The Cyber Police unmasked a transnational group of hackers who were spreading the EMOTET computer virus.
According to a statement from the press office of the Ministry of Internal Affairs (MIA), this virus has caused damages of 2.5 billion dollars to American and European banks and financial institutions.
How the scheme worked
As reported by the Attorney General’s Office, since 2014 a group of Ukrainian hackers has been using a malware, the so-called cryptographic virus (“banking trojan”), designed to steal personal data (passwords, logins and payment details), has carried out massive interference in the functioning of the servers of both private and state banking institutions.
EMOTET’s infrastructure included servers all over the world and was effectively a botnet. The “virus” was spread through spam messages, Word documents, Excel tables and e-mail messages.
After penetrating the target software, the virus used the “infected” device for further spamming, as well as installing other viruses. As a result, the malware stole users’ personal data, including passwords, logins, browsing history, payment and banking details, etc. Later, the authors would transfer the money to their controlled accounts.
Simultaneous searches in eight countries
The Cyber Police, together with local law enforcement, conducted simultaneous searches in Ukraine, the Netherlands, Germany, France, Lithuania, Canada, the United States and the United Kingdom.

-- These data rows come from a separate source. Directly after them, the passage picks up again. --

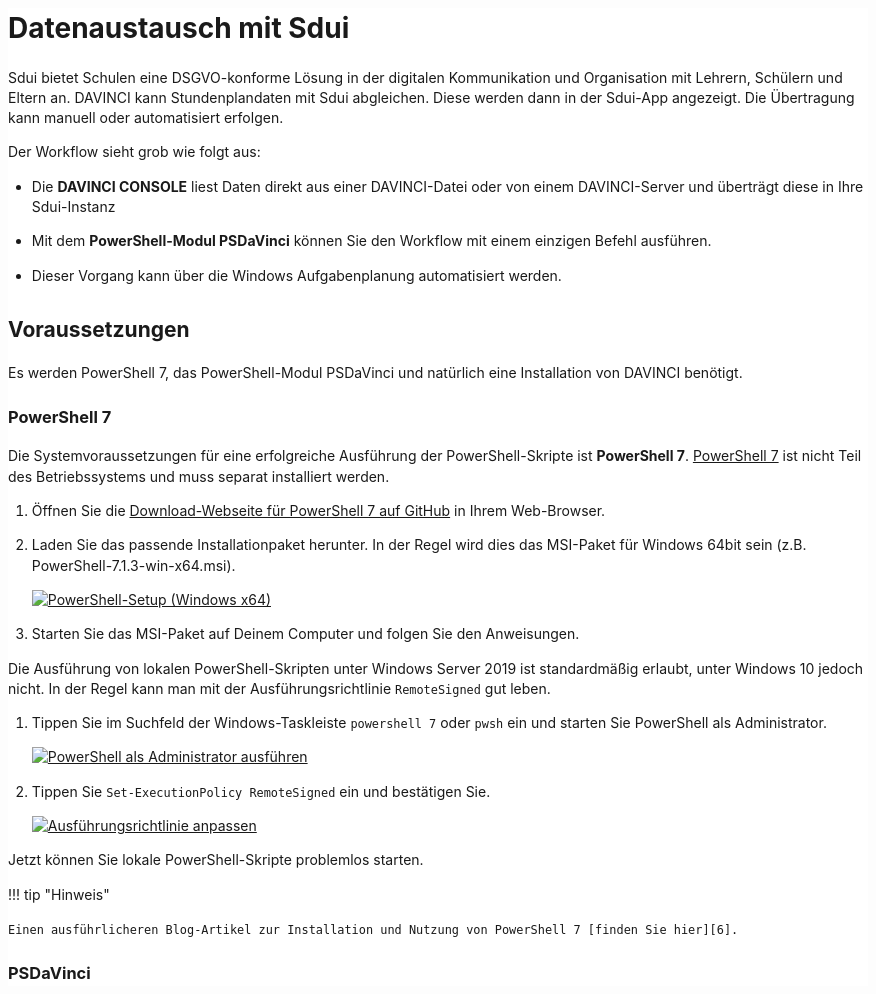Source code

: # Datenaustausch mit Sdui

Sdui bietet Schulen eine DSGVO-konforme Lösung in der digitalen Kommunikation und Organisation mit Lehrern, Schülern und Eltern an. DAVINCI kann Stundenplandaten mit Sdui abgleichen. Diese werden dann in der Sdui-App angezeigt. Die Übertragung kann manuell oder automatisiert erfolgen.

Der Workflow sieht grob wie folgt aus:

+ Die **DAVINCI CONSOLE** liest Daten direkt aus einer DAVINCI-Datei oder von einem DAVINCI-Server und überträgt diese in Ihre Sdui-Instanz

+ Mit dem **PowerShell-Modul PSDaVinci** können Sie den Workflow mit einem einzigen Befehl ausführen.

+ Dieser Vorgang kann über die Windows Aufgabenplanung automatisiert werden.

## Voraussetzungen

Es werden PowerShell 7, das PowerShell-Modul PSDaVinci und natürlich eine Installation von DAVINCI benötigt.

### PowerShell 7

Die Systemvoraussetzungen für eine erfolgreiche Ausführung der PowerShell-Skripte ist **PowerShell 7**. [PowerShell 7][1] ist nicht Teil des Betriebssystems und muss separat installiert werden. 

1. Öffnen Sie die [Download-Webseite für PowerShell 7 auf GitHub][2] in Ihrem Web-Browser.

2. Laden Sie das passende Installationpaket herunter. In der Regel wird dies das MSI-Paket für Windows 64bit sein (z.B. PowerShell-7.1.3-win-x64.msi).

    [![PowerShell-Setup (Windows x64)][3]][3]
	
3. Starten Sie das MSI-Paket auf Deinem Computer und folgen Sie den Anweisungen.

Die Ausführung von lokalen PowerShell-Skripten unter Windows Server 2019 ist standardmäßig erlaubt, unter Windows 10 jedoch nicht. In der Regel kann man mit der Ausführungsrichtlinie `RemoteSigned` gut leben. 

1. Tippen Sie im Suchfeld der Windows-Taskleiste `powershell 7` oder `pwsh` ein und starten Sie PowerShell als Administrator.

    [![PowerShell als Administrator ausführen][4]][4]

2. Tippen Sie `Set-ExecutionPolicy RemoteSigned` ein und bestätigen Sie.

    [![Ausführungsrichtlinie anpassen][5]][5]

Jetzt können Sie lokale PowerShell-Skripte problemlos starten. 

!!! tip "Hinweis"

	Einen ausführlicheren Blog-Artikel zur Installation und Nutzung von PowerShell 7 [finden Sie hier][6]. 

[1]: https://docs.microsoft.com/de-de/powershell/
[2]: https://github.com/PowerShell/PowerShell/releases/latest
[3]: /assets/images/datenaustausch/sdui/requirements-04.png "PowerShell-Setup (Windows x64)"
[4]: /assets/images/datenaustausch/sdui/requirements-02.png "PowerShell als Administrator ausführen"
[5]: /assets/images/datenaustausch/sdui/requirements-03.png "Ausführungsrichtlinie anpassen"
[6]: https://blog.stueber.de/posts/powershell7-unter-windows-10/

### PSDaVinci


[7]: https://www.powershellgallery.com/packages/PsDaVinci
[8]: /assets/images/datenaustausch/sdui/requirements-05.png "PowerShell ausführen"
[9]: https://www.powershellgallery.com/
[10]: /assets/images/datenaustausch/sdui/requirements-06.png "Untrusted repository"
[11]: https://github.com/stuebersystems/psdavinci
[12]: /assets/images/datenaustausch/sdui/automation-01.png "Einfache Aufgabe erstellen"
[13]: /assets/images/datenaustausch/sdui/automation-02.png "Name und Beschreibung"
[14]: /assets/images/datenaustausch/sdui/automation-04.png "Tägliche Wiederholung"
[15]: /assets/images/datenaustausch/sdui/automation-05.png "Programm starten"
[16]: /assets/images/datenaustausch/sdui/automation-06.png "Eigenschaften"
[17]: /assets/images/datenaustausch/sdui/automation-07.png "Unabhängig von der Benutzeranmeldung"
[18]: /assets/images/datenaustausch/sdui/automation-08.png "Authentifizierung"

As a result, law enforcement officials seized server equipment, computer hardware, and data storage media containing information about the companies targeted by the cyber attacks. Bank cards, money and secret ledgers with passwords, accesses and keys for services were also seized.
“Criminal proceedings are underway pursuant to art. 361 (Unauthorized interference in the operation of computers, automated systems, computer networks or telecommunications networks), art. 361-1 (Creation of malicious software or hardware for the purpose of use, distribution or sale) and Art. 190 (Fraud) of the Criminal Code of Ukraine. The attackers face up to 12 years of imprisonment, with confiscation of property ”, comments the MIA.
Now, the activity of the EMOTET network, which has been spread over more than 90 servers in many countries, is completely blocked.